Strictly Come Dancing

I haven't yet seen in the news whether Bruce Forsythe is well enough to appear on this week's show.  Let's hope not, though.

Yoghurt Crisis

Apparently there's a lot of movement on the commodity markets.  Gold prices may well be continuing to fall but investors in yoghurt must be creaming themselves.  I say this because there has been a sudden jump in world pices. How else could Asda explain why its 500g own brand pots (which have been on sale for about a year £1 - except when occasionally on offer at 50p) be on sale for £1.20 now?  The instant jump must surely be because the world price of yoghurt has jumped, otherwise the only explanation would be that there are games being played and corporate cuntism is occurring.  Hmmm; maybe Asda is leading the way with its spin and bollocks.

Another School Proves Itself Pathetic

Nikita Morrison was excluded from school for three days for taking in a bottle of drink that was described as Shandy - although so painfully low in alcohol content that it is sold in the soft drinks aisle, and there is no restriction on their sale or consumption.  The UK Foods Standards Agency confirms this.  As ever, we have heard the quite pathetic noises from a school trying to justify its actions after the event.  Alan Armstrong, the interim Head of Gloucester Academy said:

"This school and all schools never exclude a student lightly or for trivial reasons.  Schools have a duty of care to ensure all students are kept safe safe." 

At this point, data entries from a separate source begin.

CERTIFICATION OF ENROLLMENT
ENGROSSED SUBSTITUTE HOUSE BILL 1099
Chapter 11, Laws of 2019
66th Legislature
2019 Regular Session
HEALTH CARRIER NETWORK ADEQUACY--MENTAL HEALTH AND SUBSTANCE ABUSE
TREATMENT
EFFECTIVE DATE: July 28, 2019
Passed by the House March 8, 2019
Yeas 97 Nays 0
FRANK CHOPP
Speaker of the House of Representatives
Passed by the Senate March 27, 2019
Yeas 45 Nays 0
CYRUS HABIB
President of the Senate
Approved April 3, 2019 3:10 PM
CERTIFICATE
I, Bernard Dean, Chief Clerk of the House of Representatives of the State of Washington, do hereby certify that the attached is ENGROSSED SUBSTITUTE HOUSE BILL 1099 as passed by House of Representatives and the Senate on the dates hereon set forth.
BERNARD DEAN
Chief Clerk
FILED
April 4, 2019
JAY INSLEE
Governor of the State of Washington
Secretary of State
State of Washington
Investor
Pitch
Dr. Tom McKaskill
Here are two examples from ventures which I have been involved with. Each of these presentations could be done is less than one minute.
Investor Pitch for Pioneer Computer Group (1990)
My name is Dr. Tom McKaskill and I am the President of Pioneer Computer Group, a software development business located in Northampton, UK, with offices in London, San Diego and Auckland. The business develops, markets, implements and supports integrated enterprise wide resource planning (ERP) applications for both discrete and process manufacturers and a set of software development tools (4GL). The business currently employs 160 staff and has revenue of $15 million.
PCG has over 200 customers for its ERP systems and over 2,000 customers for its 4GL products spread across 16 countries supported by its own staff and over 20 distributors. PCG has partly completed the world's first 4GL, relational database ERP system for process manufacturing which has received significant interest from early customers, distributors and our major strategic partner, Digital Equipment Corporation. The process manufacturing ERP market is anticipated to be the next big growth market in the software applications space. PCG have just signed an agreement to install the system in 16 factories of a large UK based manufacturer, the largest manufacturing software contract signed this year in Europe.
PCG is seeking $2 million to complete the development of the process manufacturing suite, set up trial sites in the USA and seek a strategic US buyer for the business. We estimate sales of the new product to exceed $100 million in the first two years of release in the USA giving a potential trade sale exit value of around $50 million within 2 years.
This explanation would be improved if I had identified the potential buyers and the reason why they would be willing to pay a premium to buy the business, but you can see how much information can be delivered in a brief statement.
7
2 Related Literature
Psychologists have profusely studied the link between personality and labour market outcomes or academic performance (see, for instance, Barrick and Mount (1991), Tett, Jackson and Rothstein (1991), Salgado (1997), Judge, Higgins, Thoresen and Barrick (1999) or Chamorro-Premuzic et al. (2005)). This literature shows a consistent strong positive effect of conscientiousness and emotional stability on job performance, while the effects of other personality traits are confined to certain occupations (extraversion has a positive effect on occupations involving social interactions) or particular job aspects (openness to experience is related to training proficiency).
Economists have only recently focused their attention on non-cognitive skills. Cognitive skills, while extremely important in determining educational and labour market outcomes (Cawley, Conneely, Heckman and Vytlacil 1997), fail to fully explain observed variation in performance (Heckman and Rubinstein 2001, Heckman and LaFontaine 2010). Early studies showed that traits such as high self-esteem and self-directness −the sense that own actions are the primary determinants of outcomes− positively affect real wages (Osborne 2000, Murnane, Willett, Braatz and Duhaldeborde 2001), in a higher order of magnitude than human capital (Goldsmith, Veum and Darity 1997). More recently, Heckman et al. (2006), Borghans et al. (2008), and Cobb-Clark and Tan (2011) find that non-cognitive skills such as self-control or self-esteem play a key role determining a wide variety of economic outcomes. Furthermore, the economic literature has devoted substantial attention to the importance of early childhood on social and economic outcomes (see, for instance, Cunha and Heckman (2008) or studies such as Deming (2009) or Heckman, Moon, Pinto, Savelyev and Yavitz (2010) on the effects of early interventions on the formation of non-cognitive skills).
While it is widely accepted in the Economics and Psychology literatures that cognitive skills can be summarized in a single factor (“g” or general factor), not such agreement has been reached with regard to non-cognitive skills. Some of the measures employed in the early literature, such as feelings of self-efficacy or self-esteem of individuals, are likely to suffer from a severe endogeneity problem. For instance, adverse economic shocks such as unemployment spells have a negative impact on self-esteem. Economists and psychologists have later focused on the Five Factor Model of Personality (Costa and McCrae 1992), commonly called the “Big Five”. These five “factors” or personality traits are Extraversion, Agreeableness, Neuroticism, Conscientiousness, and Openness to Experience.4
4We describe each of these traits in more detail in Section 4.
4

Have you ever heard such shit?  No, thought not.  I think it is more often proved to be the case that schools (and especially 'academies') are up their own arses, and make stupid choices on a regular basis, over things like school uniforms, haircuts, conkers, teachers' conduct, disciplinary matters, compensation payments, and a host of things that we don't always get to hear of.

Yawn of the Week

Cheryl Tweedy has split from Tre Holloway.  This is rather less interesting or amusing as the silly tattoo on her arse, or the fact that she insists on retaining and using the name of a bloke she divorced, and does not herself opt for the 'Tweedy' tag.